Als er talen uitsterven, gaat voor altijd de mogelijkheid verloren om de diversiteit en variabiliteit van het cognitieve systeem en het brein te onderzoeken. Sommige onderzoekers moesten hun onderzoeksreis uitstellen. Die zitten nu thuis literatuuronderzoek te doen. Maar op een gegeven moment heb je al die literatuur die relevant is wel gelezen…’
Drie maanden vertraging
Schiller gaat ervan uit dat het onderzoek minimaal drie maanden vertraging gaat oplopen. Hij hoopt dat promovendi die tijd kunnen inhalen. ‘Dat is beter dan te besluiten dat promoveren met één artikel minder ook kan, want dat zal deze promovendi in de latere competitie om onderzoeksgeld en functies benadelen.’

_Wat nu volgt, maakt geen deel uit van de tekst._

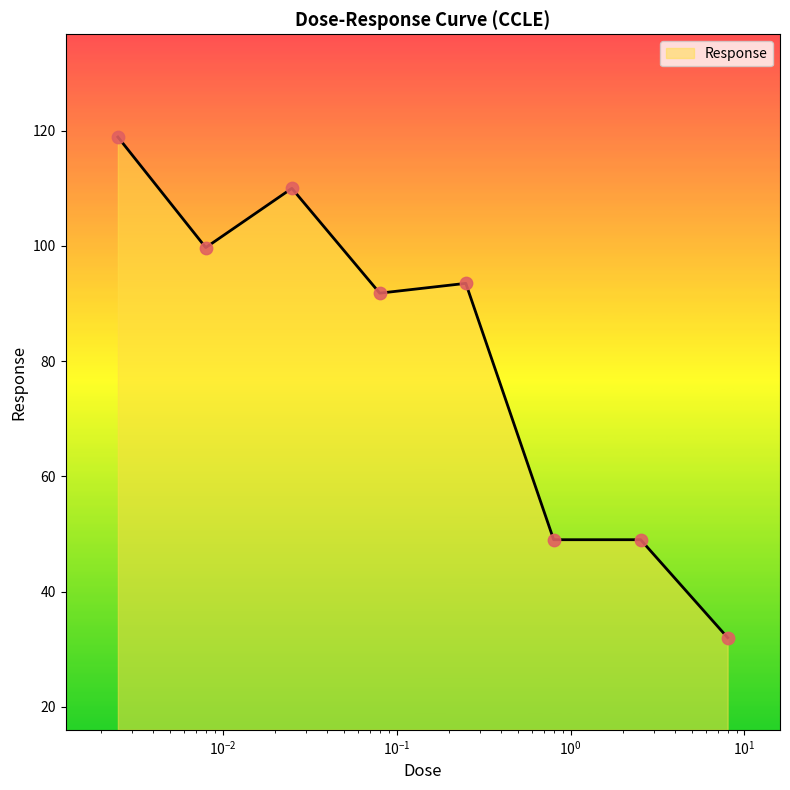

What is the sum of all values?

643.9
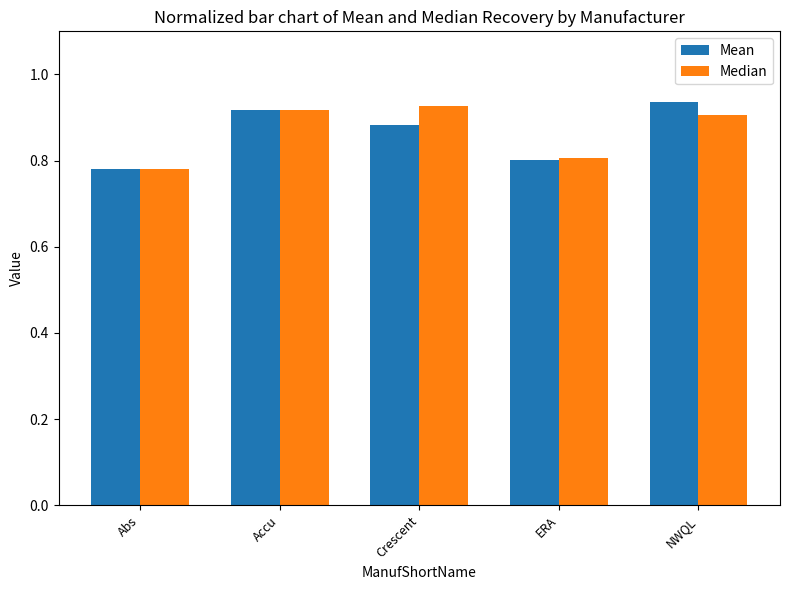

The Mean series shows 0.9 at Crescent. True or false?

True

Van het thuiswerken ziet Schiller ook wel het voordeel: ‘Ik word minder afgeleid en ik heb al twee artikelen kunnen afronden waar ik eerder niet aan toe kwam. Maar ik mis ook mijn collega’s en de studenten. Met videoconferenties heb ik het nu wel een beetje gehad. Soms heb ik er vijf of zes op een dag, en het is minder efficiënt dan elkaar in natura te spreken.’

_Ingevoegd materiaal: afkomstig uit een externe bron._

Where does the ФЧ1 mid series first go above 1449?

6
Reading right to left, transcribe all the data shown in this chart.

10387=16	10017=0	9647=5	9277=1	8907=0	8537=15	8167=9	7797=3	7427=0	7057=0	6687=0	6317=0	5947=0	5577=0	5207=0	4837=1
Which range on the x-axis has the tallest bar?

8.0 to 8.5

Eindelijk gebarentaaltolken
Victoria Nyst doet onderzoek naar gebarentalen. ‘Voor mijn onderzoek verzamelen we meestal materiaal in West-Afrika, maar voor mijn huidige project zou een van de promovendi data gaan verzamelen in de VS. Dat staat nu allemaal voor kortere of langere tijd on hold.’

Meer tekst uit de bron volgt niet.